* **Task**
Below is a listing. Write out exactly its lines between the one holding "solid #808080;box-shadow:inset 1px" and the one holding "-223,20 +223,21 @@", inclusive.

* **Data for the task**
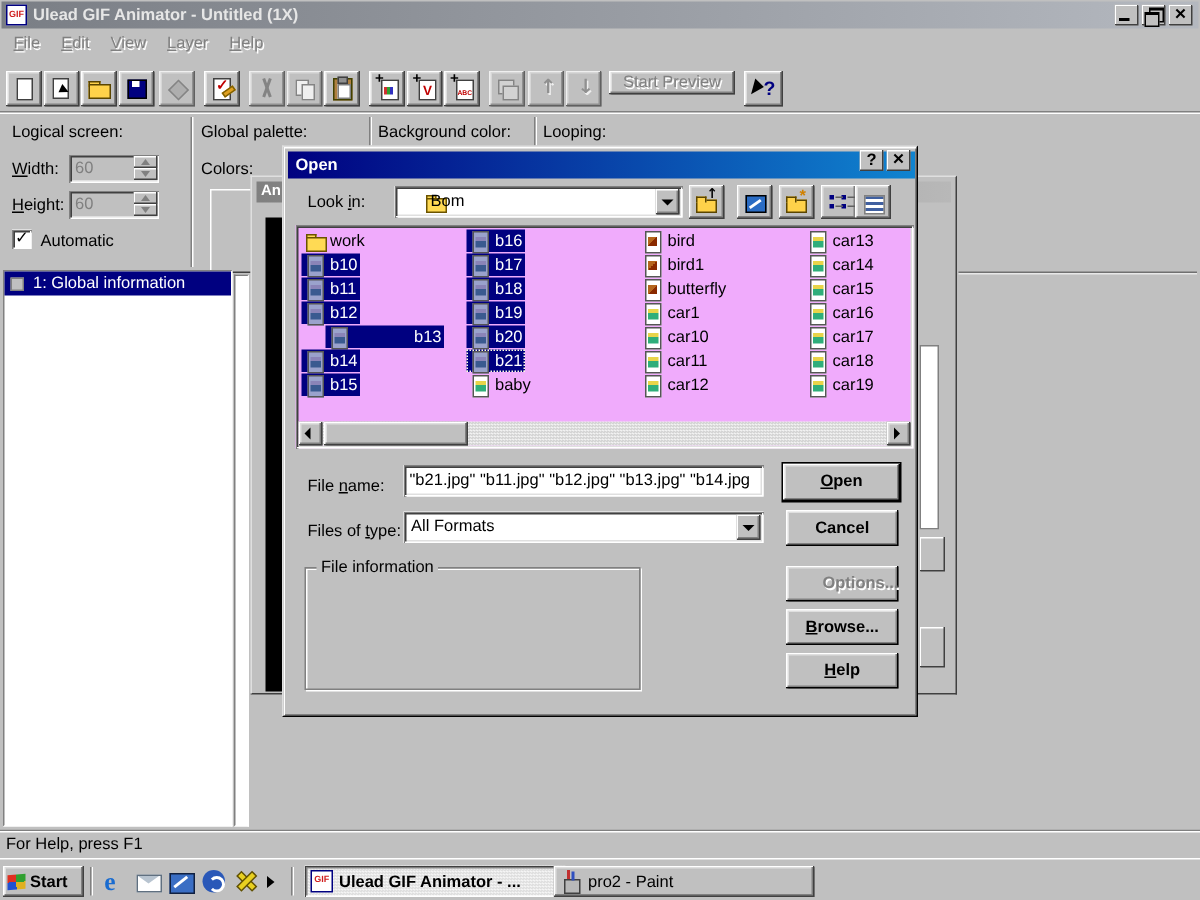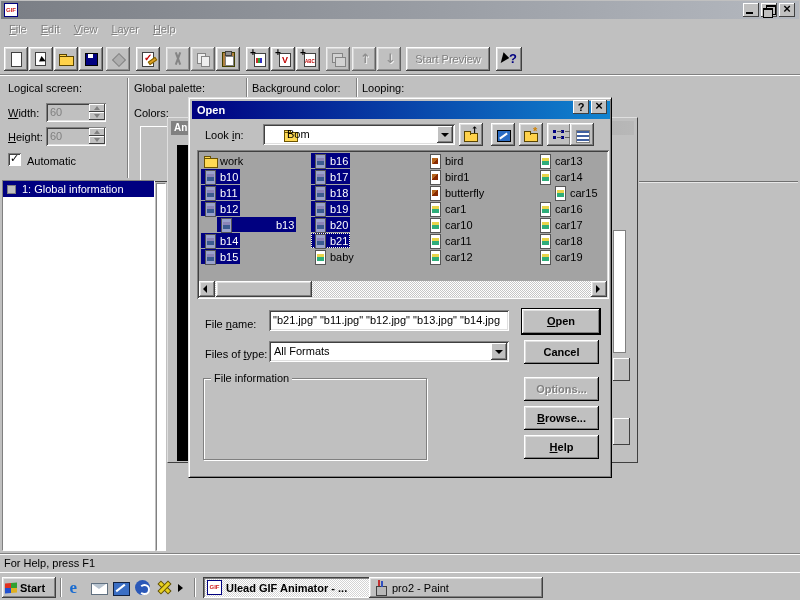--- a/index.html
+++ b/index.html
@@ -59,21 +59,21 @@
   .g-add-video::before{content:"";left:4px;top:2px;width:10px;height:12px;background:#fff;border:1px solid #404040;}
   .g-add-video::after{content:"V";left:7px;top:5px;color:#c00000;font:bold 9px/9px "Liberation Sans",sans-serif;}
   .g-add-video i::before{content:"+";left:0;top:-3px;font:bold 10px/10px "Liberation Sans",sans-serif;color:#000;}
   .g-add-text::before{content:"";left:4px;top:2px;width:10px;height:12px;background:#fff;border:1px solid #404040;}
   .g-add-text::after{content:"ABC";left:5px;top:8px;color:#c00000;font:bold 4.5px/5px "Liberation Sans",sans-serif;}
   .g-add-text i::before{content:"+";left:0;top:-3px;font:bold 10px/10px "Liberation Sans",sans-serif;color:#000;}
   .g-arrange-windows::before{content:"";left:2px;top:2px;width:9px;height:8px;border:1px solid #707070;background:#d8d8d8;}
   .g-arrange-windows::after{content:"";left:5px;top:6px;width:9px;height:8px;border:1px solid #707070;background:#d8d8d8;}
   .g-up-arrow::after{content:"↑";left:4px;top:0;color:#808080;font:bold 13px/15px "DejaVu Sans",sans-serif;text-shadow:1px 1px 0 #fff;}
   .g-down-arrow::after{content:"↓";left:4px;top:0;color:#808080;font:bold 13px/15px "DejaVu Sans",sans-serif;text-shadow:1px 1px 0 #fff;}
-  .previewbtn{position:absolute;left:406px;top:3px;width:84px;height:24px;}
+  .previewbtn{position:absolute;left:406px;top:3px;width:84px;height:16px;}
   .ctxhelp{position:absolute;left:496px;top:3px;width:26px;height:24px;}
   .g-context-help::before{content:"";left:1px;top:2px;border-left:7px solid #000;border-top:4px solid transparent;border-bottom:7px solid transparent;transform:rotate(15deg);}
   .g-context-help::after{content:"?";left:8px;top:0;color:#000080;font:bold 13px/15px "Liberation Sans",sans-serif;}
   .hgroove{position:absolute;left:0;width:800px;height:2px;border-top:1px solid #808080;background:#fff;}
   .vsep-p{position:absolute;width:2px;border-left:1px solid #808080;border-right:1px solid #fff;}
   .plabel{position:absolute;white-space:nowrap;}
   
   .spin{position:absolute;left:46px;width:60px;height:19px;background:#c0c0c0;box-shadow:inset 1px 1px #808080,inset -1px -1px #fff,inset 2px 2px #404040,inset -2px -2px #dfdfdf;}
   .spinval{position:absolute;left:4px;top:3px;color:#808080;}
   .sb{position:absolute;right:1px;width:16px;height:8px;background:#c0c0c0;box-shadow:inset -1px -1px #404040,inset 1px 1px #fff;}
@@ -126,21 +126,21 @@
   .g-up-one-level i::before{content:"↑";left:8px;top:-2px;font:bold 9px/10px "DejaVu Sans",sans-serif;}
   .g-desktop::before{content:"";left:2px;top:3px;width:12px;height:10px;background:#2a6cc4;border:1px solid #000;}
   .g-desktop::after{content:"";left:4px;top:8px;width:9px;height:2px;background:#fff;transform:rotate(-35deg);}
   .g-create-new-folder::before{content:"";left:1px;top:6px;width:12px;height:7px;background:#ffd24a;border:1px solid #5a4500;}
   .g-create-new-folder::after{content:"";left:1px;top:4px;width:5px;height:3px;background:#ffd24a;border:1px solid #5a4500;border-bottom:none;}
   .g-create-new-folder i::before{content:"*";left:10px;top:-1px;color:#d08000;font:bold 11px/11px "Liberation Sans",sans-serif;}
   .g-list-view::before{content:"";left:2px;top:3px;width:3px;height:3px;background:#000080;box-shadow:0 6px 0 #000080,8px 0 0 #000080,8px 6px 0 #000080;}
   .g-list-view::after{content:"";left:6px;top:4px;width:5px;height:1px;background:#606060;box-shadow:0 6px 0 #606060,8px 0 0 #606060,8px 6px 0 #606060;}
   .g-details-view::before{content:"";left:2px;top:3px;width:12px;height:11px;border:1px solid #808080;background:repeating-linear-gradient(180deg,#4060a0 0 2px,#fff 2px 4px);}
   
-  .flist{position:absolute;left:8px;top:52px;width:412px;height:149px;background:#a3a3a3;
+  .flist{position:absolute;left:8px;top:52px;width:412px;height:149px;background:#f0abfc;
     box-shadow:inset 1px 1px #808080,inset -1px -1px #fff,inset 2px 2px #404040,inset -2px -2px #dfdfdf;}
   .fitem{position:absolute;height:15px;display:flex;align-items:center;padding:0 2px;white-space:nowrap;}
   .fitem.fsel{background:#000080;color:#fff;}
   .fitem.ffoc{outline:1px dotted #ffd;outline-offset:-1px;}
   .ftext{margin-left:3px;}
   .fi{position:relative;display:inline-block;width:14px;height:14px;flex:none;}
   .fi-folder::before{content:"";position:absolute;left:1px;top:2px;width:5px;height:2px;background:#ffda54;border:1px solid #6b5300;border-bottom:none;}
   .fi-folder::after{content:"";position:absolute;left:1px;top:4px;width:12px;height:8px;background:#ffda54;border:1px solid #6b5300;}
   .fi-image::before{content:"";position:absolute;left:2px;top:0;width:9px;height:13px;background:#fff;border:1px solid #555;}
   .fi-image::after{content:"";position:absolute;left:4px;top:4px;width:7px;height:7px;background:linear-gradient(180deg,#e8d44a 0 40%,#2fae7a 40% 100%);}
@@ -161,21 +161,21 @@
   .fname{left:80px;top:212px;width:240px;height:21px;padding:4px 0 0 4px;}
   .ftype-lbl{left:16px;top:250px;}
   .ftype{left:80px;top:243px;width:240px;height:21px;}
   .ctext2{position:absolute;left:5px;top:4px;}
   .dbtn{position:absolute;width:75px;height:24px;font-weight:bold;background:#c0c0c0;
     box-shadow:inset -1px -1px #000,inset 1px 1px #fff,inset -2px -2px #808080,inset 2px 2px #dfdfdf;}
   .defbtn{position:absolute;left:332px;top:210px;width:80px;height:27px;border:1px solid #000;background:#c0c0c0;
     box-shadow:inset -1px -1px #000,inset 1px 1px #fff,inset -2px -2px #808080,inset 2px 2px #dfdfdf;
     font-weight:bold;text-align:center;line-height:25px;}
   .cancelbtn{left:335px;top:242px;}
-  .optbtn{left:335px;top:279px;}
+  .optbtn{left:335px;top:279px;text-align:right;}
   .browsebtn{left:335px;top:308px;}
   .helpbtn{left:335px;top:337px;}
   .group{position:absolute;left:14px;top:280px;width:224px;height:82px;border:1px solid #808080;box-shadow:inset 1px 1px 0 #fff,1px 1px 0 #fff;}
   .grouplbl{position:absolute;left:22px;top:274px;background:#c0c0c0;padding:0 3px;}
   
   .taskbar{position:absolute;left:0;top:572px;width:800px;height:28px;background:#c0c0c0;border-top:1px solid #fff;z-index:20;}
   .startbtn{position:absolute;left:2px;top:4px;width:54px;height:21px;display:flex;align-items:center;padding-left:3px;font-weight:bold;}
   .flag{width:12px;height:10px;margin-right:3px;flex:none;
     background:conic-gradient(#30a030 0 25%,#e0b020 25% 50%,#2050d0 50% 75%,#e03020 75%);transform:skewY(-4deg);}
   .vsep{position:absolute;top:5px;height:19px;width:2px;border-left:1px solid #808080;border-right:1px solid #fff;}
@@ -223,20 +223,21 @@
   .clock{margin-left:auto;margin-right:7px;}
 </style>
 </head>
 <body>
 
 <div class="screen">
 
   <div class="app">
     <div class="titlebar">
       <span class="appicon"></span>
+      <span class="title">Ulead GIF Animator - Untitled (1X)</span>
       <span class="wbtns">
         <span class="wbtn raisedthin wb-min"></span>
         <span class="wbtn raisedthin wb-max"></span>
         <span class="wbtn raisedthin wb-close"></span>
       </span>
     </div>
 
     <div class="menubar" id="menubar">
         <span class="mitem"><u>F</u>ile</span>
         <span class="mitem"><u>E</u>dit</span>
@@ -527,21 +528,21 @@
           <span class="ftext">car12</span>
         </div>
         <div class="fitem" style="left: 339px; top: 3px;">
           <span class="fi fi-image"></span>
           <span class="ftext">car13</span>
         </div>
         <div class="fitem" style="left: 339px; top: 19px;">
           <span class="fi fi-image"></span>
           <span class="ftext">car14</span>
         </div>
-        <div class="fitem" style="left: 354px; top: 35px;">
+        <div class="fitem" style="left: 339px; top: 35px;">
           <span class="fi fi-image"></span>
           <span class="ftext">car15</span>
         </div>
         <div class="fitem" style="left: 339px; top: 51px;">
           <span class="fi fi-image"></span>
           <span class="ftext">car16</span>
         </div>
         <div class="fitem" style="left: 339px; top: 67px;">
           <span class="fi fi-image"></span>
           <span class="ftext">car17</span>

* **Problem solution**
   .group{position:absolute;left:14px;top:280px;width:224px;height:82px;border:1px solid #808080;box-shadow:inset 1px 1px 0 #fff,1px 1px 0 #fff;}
   .grouplbl{position:absolute;left:22px;top:274px;background:#c0c0c0;padding:0 3px;}
   
   .taskbar{position:absolute;left:0;top:572px;width:800px;height:28px;background:#c0c0c0;border-top:1px solid #fff;z-index:20;}
   .startbtn{position:absolute;left:2px;top:4px;width:54px;height:21px;display:flex;align-items:center;padding-left:3px;font-weight:bold;}
   .flag{width:12px;height:10px;margin-right:3px;flex:none;
     background:conic-gradient(#30a030 0 25%,#e0b020 25% 50%,#2050d0 50% 75%,#e03020 75%);transform:skewY(-4deg);}
   .vsep{position:absolute;top:5px;height:19px;width:2px;border-left:1px solid #808080;border-right:1px solid #fff;}
@@ -223,20 +223,21 @@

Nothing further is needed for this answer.